The task proves too difficult; without that constant voiceover we feel little empathy for the character, fail to follow close his descent down Thompson's noir hell. Possibly Robert Bresson, a master of the voiced narrative, could have done something about evoking the vast distance between what Ford says and what he does (or what he eventually says in an attempt to explain what he does)--Bresson's 1959 Pickpocket (basically Crime and Punishment set in the streets of Paris) could be seen as spiritually connected to Thompson's book, the eponymous criminal a distant cousin of Lou Ford. Winterbottom is no slouch at adaptation, but where I think he's brilliant at bringing a writer like Thomas Hardy to vivid cinematic life (as witness his 1996 and 2000 adaptations of Jude the Obscure" and The Mayor of Casterbridge), Thompson seems to keep a step or two ahead of him, playing existential games in a way Winterbottom can't quite understand, much less capture on film.

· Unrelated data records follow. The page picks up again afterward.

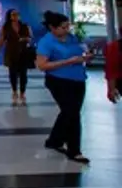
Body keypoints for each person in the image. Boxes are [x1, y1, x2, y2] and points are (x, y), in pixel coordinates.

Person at [35, 11, 93, 164]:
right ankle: (74, 151)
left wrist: (85, 57)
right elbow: (42, 65)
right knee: (72, 114)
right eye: (63, 27)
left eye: (68, 26)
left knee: (69, 112)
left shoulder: (72, 38)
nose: (67, 30)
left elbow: (80, 51)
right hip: (58, 81)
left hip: (78, 79)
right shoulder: (46, 42)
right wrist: (68, 61)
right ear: (52, 28)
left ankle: (54, 140)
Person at [0, 9, 34, 105]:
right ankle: (14, 92)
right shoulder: (5, 27)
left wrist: (25, 39)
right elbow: (1, 40)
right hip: (11, 53)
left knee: (23, 74)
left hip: (23, 53)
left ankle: (22, 93)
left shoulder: (25, 26)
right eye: (13, 14)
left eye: (17, 14)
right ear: (9, 16)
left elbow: (30, 38)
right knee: (12, 74)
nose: (16, 16)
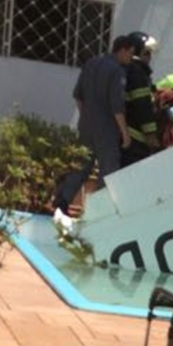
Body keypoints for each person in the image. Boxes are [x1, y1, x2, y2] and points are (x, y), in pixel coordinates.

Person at [53, 35, 135, 221]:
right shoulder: (117, 72)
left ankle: (62, 202)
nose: (131, 58)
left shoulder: (91, 63)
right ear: (121, 50)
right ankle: (96, 213)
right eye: (130, 53)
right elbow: (117, 107)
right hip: (106, 131)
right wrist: (125, 133)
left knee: (80, 167)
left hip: (86, 126)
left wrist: (86, 117)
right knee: (109, 172)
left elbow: (78, 96)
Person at [121, 31, 160, 167]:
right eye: (146, 53)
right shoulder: (137, 73)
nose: (149, 58)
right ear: (135, 52)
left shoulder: (128, 70)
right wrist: (151, 134)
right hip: (135, 138)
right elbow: (142, 106)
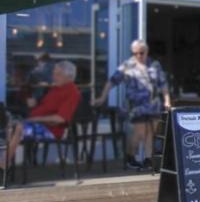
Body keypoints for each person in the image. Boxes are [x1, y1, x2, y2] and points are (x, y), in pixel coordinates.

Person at [93, 40, 171, 171]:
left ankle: (148, 160)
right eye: (135, 53)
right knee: (139, 132)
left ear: (147, 52)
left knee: (152, 133)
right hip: (136, 105)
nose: (139, 56)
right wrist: (102, 97)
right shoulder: (127, 65)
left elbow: (163, 84)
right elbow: (112, 81)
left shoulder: (155, 65)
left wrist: (167, 100)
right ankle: (130, 157)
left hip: (153, 105)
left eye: (141, 53)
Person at [4, 61, 81, 172]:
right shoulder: (56, 89)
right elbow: (46, 107)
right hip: (36, 123)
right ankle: (6, 162)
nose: (54, 77)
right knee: (6, 124)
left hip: (51, 130)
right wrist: (34, 103)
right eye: (54, 73)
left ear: (68, 76)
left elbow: (60, 119)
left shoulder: (72, 92)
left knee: (18, 127)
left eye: (57, 74)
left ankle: (5, 163)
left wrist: (34, 119)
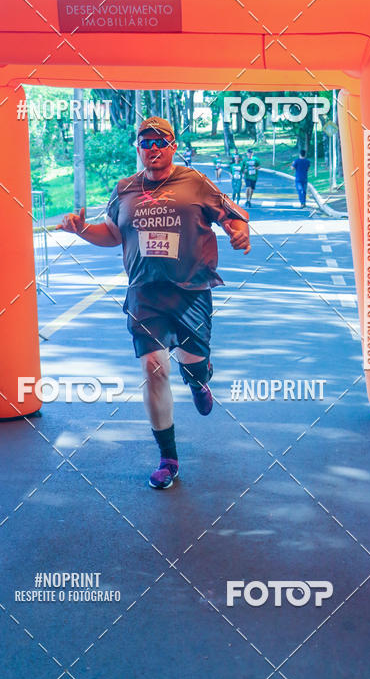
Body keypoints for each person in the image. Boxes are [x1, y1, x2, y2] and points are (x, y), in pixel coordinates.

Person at [58, 117, 251, 490]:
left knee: (192, 365)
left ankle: (198, 380)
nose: (153, 148)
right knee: (153, 366)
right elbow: (114, 233)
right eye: (145, 142)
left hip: (191, 290)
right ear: (138, 148)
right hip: (145, 293)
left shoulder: (195, 182)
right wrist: (81, 229)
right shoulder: (125, 188)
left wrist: (240, 233)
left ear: (173, 145)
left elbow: (234, 217)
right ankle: (168, 457)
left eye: (160, 141)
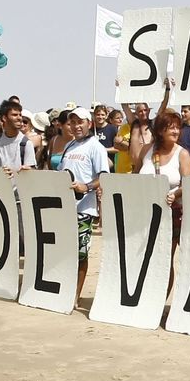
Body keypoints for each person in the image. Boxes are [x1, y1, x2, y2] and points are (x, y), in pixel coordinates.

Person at [57, 108, 111, 303]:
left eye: (80, 122)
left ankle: (75, 296)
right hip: (64, 208)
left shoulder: (96, 147)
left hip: (84, 210)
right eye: (73, 122)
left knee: (80, 253)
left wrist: (86, 186)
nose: (76, 126)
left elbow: (104, 177)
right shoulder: (69, 146)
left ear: (89, 123)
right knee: (65, 252)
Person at [137, 110, 190, 244]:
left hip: (171, 212)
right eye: (171, 127)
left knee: (166, 259)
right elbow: (135, 177)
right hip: (144, 212)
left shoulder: (182, 154)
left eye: (178, 127)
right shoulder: (146, 150)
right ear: (161, 130)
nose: (176, 131)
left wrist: (175, 195)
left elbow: (188, 185)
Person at [0, 101, 37, 173]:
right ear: (4, 118)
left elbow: (32, 172)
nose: (19, 118)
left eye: (20, 115)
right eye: (15, 115)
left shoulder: (26, 143)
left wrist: (28, 169)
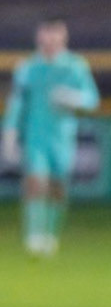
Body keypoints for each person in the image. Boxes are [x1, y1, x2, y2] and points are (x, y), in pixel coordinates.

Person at [2, 19, 98, 258]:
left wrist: (73, 98)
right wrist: (10, 134)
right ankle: (34, 234)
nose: (51, 41)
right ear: (39, 37)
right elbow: (17, 104)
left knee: (57, 187)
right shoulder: (28, 68)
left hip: (63, 137)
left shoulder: (75, 66)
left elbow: (92, 99)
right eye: (47, 36)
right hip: (36, 135)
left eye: (56, 36)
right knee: (36, 181)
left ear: (63, 38)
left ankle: (50, 234)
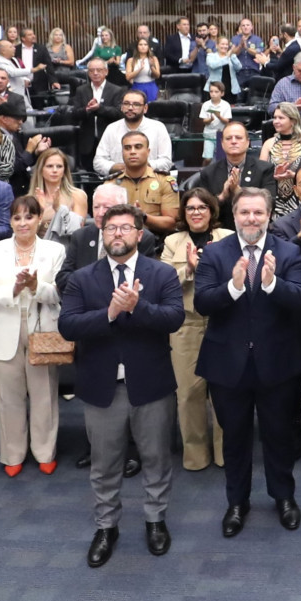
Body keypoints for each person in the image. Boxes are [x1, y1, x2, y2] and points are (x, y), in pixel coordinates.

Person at [59, 202, 188, 566]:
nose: (117, 233)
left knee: (156, 458)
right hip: (101, 388)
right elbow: (68, 326)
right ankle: (106, 526)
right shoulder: (82, 278)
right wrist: (111, 314)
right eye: (110, 228)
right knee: (104, 464)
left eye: (124, 228)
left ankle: (155, 520)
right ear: (102, 234)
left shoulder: (161, 274)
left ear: (139, 234)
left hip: (151, 386)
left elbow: (174, 318)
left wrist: (138, 308)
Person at [196, 186, 301, 535]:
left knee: (279, 435)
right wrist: (233, 287)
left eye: (258, 212)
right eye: (245, 212)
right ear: (234, 216)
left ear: (269, 215)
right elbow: (202, 303)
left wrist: (273, 283)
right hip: (228, 365)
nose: (251, 218)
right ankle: (237, 502)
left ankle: (284, 497)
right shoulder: (215, 253)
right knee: (235, 438)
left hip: (276, 362)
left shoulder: (288, 252)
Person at [0, 194, 66, 478]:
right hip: (3, 327)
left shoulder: (55, 250)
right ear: (10, 221)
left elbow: (62, 292)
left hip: (43, 327)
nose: (23, 223)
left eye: (29, 217)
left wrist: (37, 285)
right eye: (17, 217)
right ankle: (12, 453)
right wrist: (12, 291)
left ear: (39, 219)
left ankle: (44, 451)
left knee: (44, 395)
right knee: (8, 397)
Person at [160, 187, 229, 472]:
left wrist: (209, 268)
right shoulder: (172, 241)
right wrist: (189, 270)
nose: (196, 213)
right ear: (183, 213)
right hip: (186, 326)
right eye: (190, 208)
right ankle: (196, 456)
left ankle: (226, 453)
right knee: (189, 395)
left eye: (202, 207)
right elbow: (162, 283)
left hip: (223, 324)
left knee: (225, 393)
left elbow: (238, 276)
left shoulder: (227, 239)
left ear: (212, 211)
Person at [91, 90, 173, 178]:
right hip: (119, 182)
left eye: (136, 104)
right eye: (126, 103)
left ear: (145, 108)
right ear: (122, 107)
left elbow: (166, 162)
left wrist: (141, 166)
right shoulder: (112, 128)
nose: (130, 108)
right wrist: (119, 167)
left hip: (151, 181)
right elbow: (98, 162)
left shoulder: (158, 128)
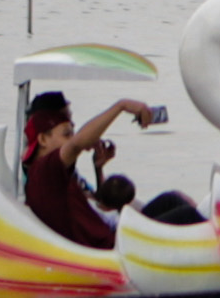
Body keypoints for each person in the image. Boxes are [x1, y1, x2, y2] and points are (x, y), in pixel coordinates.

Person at [21, 88, 159, 251]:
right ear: (43, 139)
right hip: (108, 248)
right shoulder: (45, 170)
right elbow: (76, 144)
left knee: (171, 202)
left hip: (108, 235)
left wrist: (98, 168)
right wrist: (121, 106)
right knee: (180, 213)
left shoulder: (56, 173)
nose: (71, 138)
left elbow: (96, 205)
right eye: (67, 133)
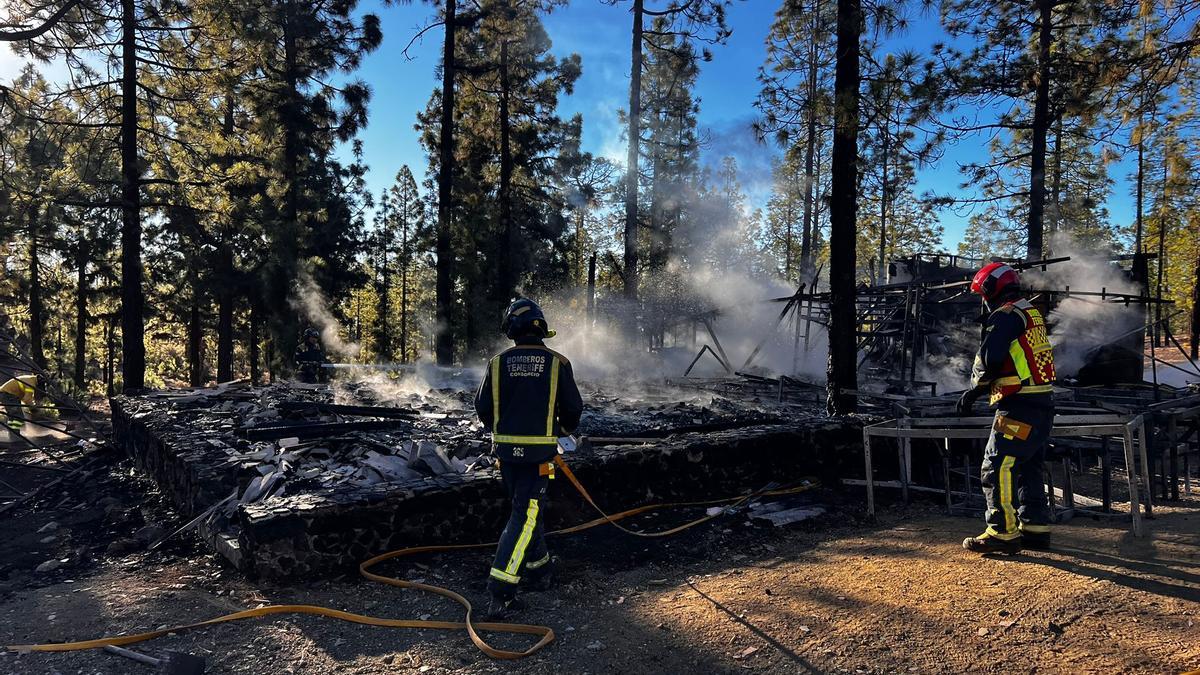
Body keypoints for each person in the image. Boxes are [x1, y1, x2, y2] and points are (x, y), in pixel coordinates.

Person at [474, 298, 583, 620]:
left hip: (506, 454)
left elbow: (483, 408)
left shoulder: (496, 363)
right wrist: (555, 429)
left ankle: (539, 569)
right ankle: (501, 591)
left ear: (511, 329)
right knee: (525, 515)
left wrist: (505, 429)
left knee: (524, 512)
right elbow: (573, 411)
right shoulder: (558, 363)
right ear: (541, 327)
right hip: (540, 455)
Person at [957, 262, 1057, 553]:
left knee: (996, 465)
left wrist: (972, 391)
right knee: (1028, 465)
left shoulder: (1005, 316)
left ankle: (1002, 531)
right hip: (1042, 404)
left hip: (1018, 407)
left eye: (982, 294)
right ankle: (1035, 529)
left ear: (991, 289)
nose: (983, 300)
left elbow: (990, 359)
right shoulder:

That said, the film isn't a total botch--in many cruder ways, it's a powerful experience. Casey Affleck's Lou Ford is a hoarse-voiced softshoe seducer whose tired-looking eyes bring to mind someone who just woke up and hasn't caught up with what's really going on--perfect guise for a killer. When he goes into action, the disconnect between his tired eyes and his efficient, economical moves helps evoke some of the disconnect Thompson was striving for in his novel.
Where I think Winterbottom really comes into his own is in the casting and directing of Jessica Alba as Joyce Lakeland: Thompson pictured a hardened pro, Winterbottom casts a waiflike angel with a stripper's bod (her sex scenes with Affleck have real sexual heat to them, and Affleck bends and clutches and mauls her body in ways that seem both playful and painful). Winterbottom exploits Alba's eagerness to please her director and win critical respect the way Lou exploits Joyce's eagerness to please him, and the parallels are doubly unsettling. When Lou pulls back and delivers a blow to Joyce's face, her response of hurt bewilderment is every bit as horrific as the beating that follows--it's like looking at a bright child prodigy, model student and teacher's pet who doesn't understand why she's being punished. She waits patiently, uselessly for an explanation that will never come.
Alba's Joyce helps put some kind of alternate complexion to Thompson's nihilism, bring it closer to what Dostoevsky had in mind. It wasn't just human depravity that was the Russian novelist's unique province; he insisted on writing about human grace and redemption, on the light as well as the shadow, arguing that in many ways one cannot exist without the other. Winterbottom seems to want to suggest that kind of dichotomy, risking huge plot imponderables along the way. A brave attempt--not quite successful, but worth seeing, even acknowledging as such.